The weak September employment report followed a string of relatively disappointing data releases, prompting many to question the feasibility of strong growth over the next few quarters. While these data imply slightly softer growth in Q3, they certainly do not negate the outlook for a strong cyclical bounce in activity. The common argument from the bearish camp is that the July and August data were temporarily boosted by the Cash-for-Clunkers program, making it difficult to assess the true trend in activity.
However, a bullish party of analysts argue against this premise since industrial production and retail sales increased, even after netting out autos. Manufacturing production ex-autos rose by 0.6 percent in July and 0.4 percent in August. The September report, released on Friday, should show a small gain in manufacturing output ex-autos, which will still leave the data up 2.3 percent q/q saar in Q3, a notable shift from the 8.6 percent decline in Q2.
Recent industrial output data for the euro area have surprised significantly on the upside of the consensus. For July and August, they have risen strongly in the big three countries, which paves the way for strong real GDP expansion in the euro area. In particular, analysts continue to look for German GDP to have risen 0.9 percent q/q, France to have risen 0.7 percent and Spain to be about flat. Moreover, the big upside news for Italian industrial output in August, even though due to idiosyncratic seasonal adjustment, nonetheless implies that Italian Q3 GDP estimate will also be revised up significantly (from 0.2 percent q/q currently).
While the industrial output data are very encouraging, they may be somewhat overstating the recent improvement. They go further than the survey data are implying, and the trade data (including the latest French August data) suggest that activity may not be improving quite so fast on an underlying basis. While euro area exports to Asia have rebounded the most quickly, and in July were approaching the 2008 average, exports to other regions have overall been stagnant, particularly within Europe.
With growth recovery still in the nascent stage, there is little evidence of an inflationary impact yet. Last week's data indicates that inflation is still declining in Russia and Ukraine. Russian CPI inflation eased to 10.7 percent y/y on weak consumer demand. Given this trend, analysts expect the CBR to cut another 75bp this year and an additional 125bp next year (taking the policy rate from 10.0 percent to 8.0 percent). Inflation also eased in Ukraine (to 15 percent y/y from 15.3 percent y/y last month). Russian Finance minister Kudrin indicated over the weekend that Russia is in discussions with the World Bank (WB) over a loan of between USD2 - 4bn.

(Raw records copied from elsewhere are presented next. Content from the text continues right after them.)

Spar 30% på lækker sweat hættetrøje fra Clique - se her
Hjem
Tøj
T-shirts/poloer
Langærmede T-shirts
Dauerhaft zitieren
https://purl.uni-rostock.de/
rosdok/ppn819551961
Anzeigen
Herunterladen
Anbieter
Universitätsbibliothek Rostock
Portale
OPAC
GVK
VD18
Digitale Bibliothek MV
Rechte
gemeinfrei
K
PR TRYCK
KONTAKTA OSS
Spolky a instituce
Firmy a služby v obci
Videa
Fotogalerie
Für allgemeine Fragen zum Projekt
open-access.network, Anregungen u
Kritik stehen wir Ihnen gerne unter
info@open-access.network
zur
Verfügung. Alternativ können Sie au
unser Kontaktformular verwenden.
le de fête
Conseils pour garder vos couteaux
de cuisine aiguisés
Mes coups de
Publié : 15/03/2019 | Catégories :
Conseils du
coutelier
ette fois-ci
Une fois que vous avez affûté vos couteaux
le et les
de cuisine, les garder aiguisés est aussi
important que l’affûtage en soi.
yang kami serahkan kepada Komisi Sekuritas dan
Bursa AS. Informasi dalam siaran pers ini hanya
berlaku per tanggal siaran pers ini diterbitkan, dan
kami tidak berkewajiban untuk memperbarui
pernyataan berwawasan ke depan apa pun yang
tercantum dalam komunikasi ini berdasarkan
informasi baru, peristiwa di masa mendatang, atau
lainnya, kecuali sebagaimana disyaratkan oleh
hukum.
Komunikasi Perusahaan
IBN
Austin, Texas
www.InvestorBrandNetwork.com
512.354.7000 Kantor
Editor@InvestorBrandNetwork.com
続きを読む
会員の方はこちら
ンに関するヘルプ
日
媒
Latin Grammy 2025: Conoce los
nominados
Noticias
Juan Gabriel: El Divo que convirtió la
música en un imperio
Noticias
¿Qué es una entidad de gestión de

Analysts believe that a large WB loan would mean a smaller-than-planned drain on the reserves fund. This news together with the fact that oil continues to rise and global sentiment continues to improve signifies a beneficial positioning of Russian economy for the quarters to come. Unfortunately, this cannot be spread to Ukraine. The review for the next IMF loan is in mid-October and the risks are growing that the loan disbursement (scheduled for mid November) will be delayed.